Capital B: Lack of access to substantive mental health care and social services are the ways systemic racism plays out. What can elected officials do to better serve vulnerable communities?
Crawford: In terms of accessibility, we need to invest in outpatient mental health support, creating community mental health centers that have flexible hours. For example, in Massachusetts, the former governor, Charlie Baker, revealed this plan in January to open up 25 Community Behavioral Health Centers across the state. These basically serve as urgent mental health walk-in centers that are open from 8 [a.m.] to 8 [p.m.], Monday through Friday. On the weekends, 9 [a.m.] to 5 [p.m.]. The idea is that if you have a mental health concern of any sort, you can just show up and receive an evaluation the same day.

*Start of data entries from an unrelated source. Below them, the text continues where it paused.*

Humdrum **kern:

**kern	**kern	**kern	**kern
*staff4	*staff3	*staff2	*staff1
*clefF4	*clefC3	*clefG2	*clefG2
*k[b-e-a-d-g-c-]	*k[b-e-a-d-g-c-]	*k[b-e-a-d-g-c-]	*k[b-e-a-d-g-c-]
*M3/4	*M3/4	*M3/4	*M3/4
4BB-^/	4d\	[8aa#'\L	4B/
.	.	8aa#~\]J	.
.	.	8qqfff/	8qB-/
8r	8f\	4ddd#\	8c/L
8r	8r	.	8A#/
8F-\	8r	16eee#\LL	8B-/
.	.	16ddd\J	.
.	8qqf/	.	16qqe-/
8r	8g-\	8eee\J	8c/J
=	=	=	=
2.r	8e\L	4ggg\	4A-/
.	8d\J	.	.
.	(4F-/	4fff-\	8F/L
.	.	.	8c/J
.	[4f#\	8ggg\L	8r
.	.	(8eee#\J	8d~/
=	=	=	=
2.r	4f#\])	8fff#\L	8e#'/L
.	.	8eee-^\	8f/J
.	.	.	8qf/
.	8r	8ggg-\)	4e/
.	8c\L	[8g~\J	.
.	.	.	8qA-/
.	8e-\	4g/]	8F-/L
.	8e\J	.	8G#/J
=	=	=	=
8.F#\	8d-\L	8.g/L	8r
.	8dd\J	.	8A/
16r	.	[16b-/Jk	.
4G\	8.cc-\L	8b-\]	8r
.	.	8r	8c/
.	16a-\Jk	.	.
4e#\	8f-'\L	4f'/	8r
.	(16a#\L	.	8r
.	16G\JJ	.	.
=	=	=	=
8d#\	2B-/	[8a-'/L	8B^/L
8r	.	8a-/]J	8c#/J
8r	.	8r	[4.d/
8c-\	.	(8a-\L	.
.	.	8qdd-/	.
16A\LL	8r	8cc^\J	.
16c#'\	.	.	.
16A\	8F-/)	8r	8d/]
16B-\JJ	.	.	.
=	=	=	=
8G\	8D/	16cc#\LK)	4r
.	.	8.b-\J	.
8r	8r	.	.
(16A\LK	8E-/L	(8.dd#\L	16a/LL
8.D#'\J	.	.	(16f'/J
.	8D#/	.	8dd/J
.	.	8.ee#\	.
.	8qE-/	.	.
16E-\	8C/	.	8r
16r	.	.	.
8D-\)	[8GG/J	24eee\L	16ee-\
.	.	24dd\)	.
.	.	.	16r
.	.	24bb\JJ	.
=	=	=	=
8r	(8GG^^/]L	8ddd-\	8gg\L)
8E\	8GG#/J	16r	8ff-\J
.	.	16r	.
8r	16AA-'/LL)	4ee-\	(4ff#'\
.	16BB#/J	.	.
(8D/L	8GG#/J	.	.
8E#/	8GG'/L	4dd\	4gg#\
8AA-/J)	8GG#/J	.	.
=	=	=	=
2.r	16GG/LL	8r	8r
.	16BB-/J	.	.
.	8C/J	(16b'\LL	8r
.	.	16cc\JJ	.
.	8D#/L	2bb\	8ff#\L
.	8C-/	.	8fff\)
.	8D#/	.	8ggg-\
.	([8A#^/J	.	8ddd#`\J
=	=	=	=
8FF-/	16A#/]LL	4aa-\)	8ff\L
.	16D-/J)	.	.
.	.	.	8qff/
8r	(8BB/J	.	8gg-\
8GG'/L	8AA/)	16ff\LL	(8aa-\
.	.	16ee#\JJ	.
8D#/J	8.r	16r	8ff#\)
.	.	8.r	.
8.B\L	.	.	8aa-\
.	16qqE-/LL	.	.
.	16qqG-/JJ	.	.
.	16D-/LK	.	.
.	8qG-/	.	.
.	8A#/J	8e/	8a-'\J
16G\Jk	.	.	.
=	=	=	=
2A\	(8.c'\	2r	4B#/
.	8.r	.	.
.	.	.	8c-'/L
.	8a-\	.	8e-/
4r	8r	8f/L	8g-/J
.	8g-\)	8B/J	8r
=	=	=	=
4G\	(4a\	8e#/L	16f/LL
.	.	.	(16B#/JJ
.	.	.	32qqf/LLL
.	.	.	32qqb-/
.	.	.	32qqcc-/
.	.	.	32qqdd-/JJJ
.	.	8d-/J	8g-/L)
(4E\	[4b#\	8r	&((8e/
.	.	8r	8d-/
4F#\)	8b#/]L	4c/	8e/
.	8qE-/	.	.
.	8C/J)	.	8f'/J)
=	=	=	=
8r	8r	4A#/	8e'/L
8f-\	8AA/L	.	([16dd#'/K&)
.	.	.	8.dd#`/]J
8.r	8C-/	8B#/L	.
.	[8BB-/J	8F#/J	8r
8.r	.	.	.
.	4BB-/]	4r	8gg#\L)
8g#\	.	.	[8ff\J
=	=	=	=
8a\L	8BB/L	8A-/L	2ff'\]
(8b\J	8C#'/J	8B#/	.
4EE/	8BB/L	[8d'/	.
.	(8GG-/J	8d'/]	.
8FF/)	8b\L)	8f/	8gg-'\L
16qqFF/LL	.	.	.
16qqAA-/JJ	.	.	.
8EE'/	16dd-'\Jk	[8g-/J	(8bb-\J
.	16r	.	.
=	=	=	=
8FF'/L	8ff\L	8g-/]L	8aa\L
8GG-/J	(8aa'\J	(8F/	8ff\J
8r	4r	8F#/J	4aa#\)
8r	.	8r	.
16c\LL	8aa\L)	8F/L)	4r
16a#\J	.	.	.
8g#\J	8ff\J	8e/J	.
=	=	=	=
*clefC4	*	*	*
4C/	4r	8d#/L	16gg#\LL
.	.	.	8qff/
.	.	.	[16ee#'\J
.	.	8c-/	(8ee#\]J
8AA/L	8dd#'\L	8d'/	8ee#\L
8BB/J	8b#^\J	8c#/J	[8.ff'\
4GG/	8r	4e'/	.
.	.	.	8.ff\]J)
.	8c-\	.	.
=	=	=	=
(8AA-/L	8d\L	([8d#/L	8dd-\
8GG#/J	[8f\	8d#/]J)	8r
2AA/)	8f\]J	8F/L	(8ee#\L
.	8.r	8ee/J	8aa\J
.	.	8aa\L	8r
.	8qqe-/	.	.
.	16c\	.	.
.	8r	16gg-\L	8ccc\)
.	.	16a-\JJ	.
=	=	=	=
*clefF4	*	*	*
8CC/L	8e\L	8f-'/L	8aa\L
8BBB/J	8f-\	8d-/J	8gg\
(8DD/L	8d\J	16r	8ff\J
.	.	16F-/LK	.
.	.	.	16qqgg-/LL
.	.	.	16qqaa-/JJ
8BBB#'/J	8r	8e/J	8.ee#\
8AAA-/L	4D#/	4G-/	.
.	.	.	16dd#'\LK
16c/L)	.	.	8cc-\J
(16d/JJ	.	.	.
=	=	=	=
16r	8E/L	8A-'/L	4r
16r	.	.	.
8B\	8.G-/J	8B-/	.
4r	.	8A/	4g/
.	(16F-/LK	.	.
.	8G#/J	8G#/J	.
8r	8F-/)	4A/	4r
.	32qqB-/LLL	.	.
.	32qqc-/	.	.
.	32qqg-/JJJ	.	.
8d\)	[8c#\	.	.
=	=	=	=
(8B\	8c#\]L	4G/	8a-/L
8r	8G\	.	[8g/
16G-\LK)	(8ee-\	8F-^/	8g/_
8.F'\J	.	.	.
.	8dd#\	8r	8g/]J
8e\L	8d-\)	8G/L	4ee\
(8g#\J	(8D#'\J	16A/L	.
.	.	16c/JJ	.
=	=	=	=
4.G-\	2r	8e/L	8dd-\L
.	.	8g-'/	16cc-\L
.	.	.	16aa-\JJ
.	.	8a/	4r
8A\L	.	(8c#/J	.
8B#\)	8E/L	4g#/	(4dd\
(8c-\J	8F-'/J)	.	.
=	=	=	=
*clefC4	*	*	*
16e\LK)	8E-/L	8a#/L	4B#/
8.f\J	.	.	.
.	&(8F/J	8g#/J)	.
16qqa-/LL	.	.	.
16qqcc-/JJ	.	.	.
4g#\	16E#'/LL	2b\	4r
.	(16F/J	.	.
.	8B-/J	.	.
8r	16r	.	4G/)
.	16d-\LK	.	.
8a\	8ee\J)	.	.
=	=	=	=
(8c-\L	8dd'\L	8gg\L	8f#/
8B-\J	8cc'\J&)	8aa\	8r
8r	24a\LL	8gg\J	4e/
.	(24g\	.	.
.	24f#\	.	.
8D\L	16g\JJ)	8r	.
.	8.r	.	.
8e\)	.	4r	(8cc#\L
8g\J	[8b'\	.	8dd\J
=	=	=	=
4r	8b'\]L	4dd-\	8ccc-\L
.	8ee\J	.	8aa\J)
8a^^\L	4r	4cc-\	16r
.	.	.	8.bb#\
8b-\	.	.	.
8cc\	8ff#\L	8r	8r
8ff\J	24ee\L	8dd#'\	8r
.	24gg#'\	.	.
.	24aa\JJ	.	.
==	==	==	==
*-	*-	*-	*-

Robinson-Brown: Many Black men would benefit from care, but the way the system is currently set up … it makes it that much harder for Black men to get the care they need. We have to demand culturally sensitive training when training new practitioners. There is too much harm being done because clinicians have not been appropriately trained to work with individuals from diverse backgrounds. Many practitioners are being trained to practice mental health in a way that works great for some white people, but completely misses the mark for Black men.
This story has been updated to correct the spelling of Melissa Robinson-Brown’s name.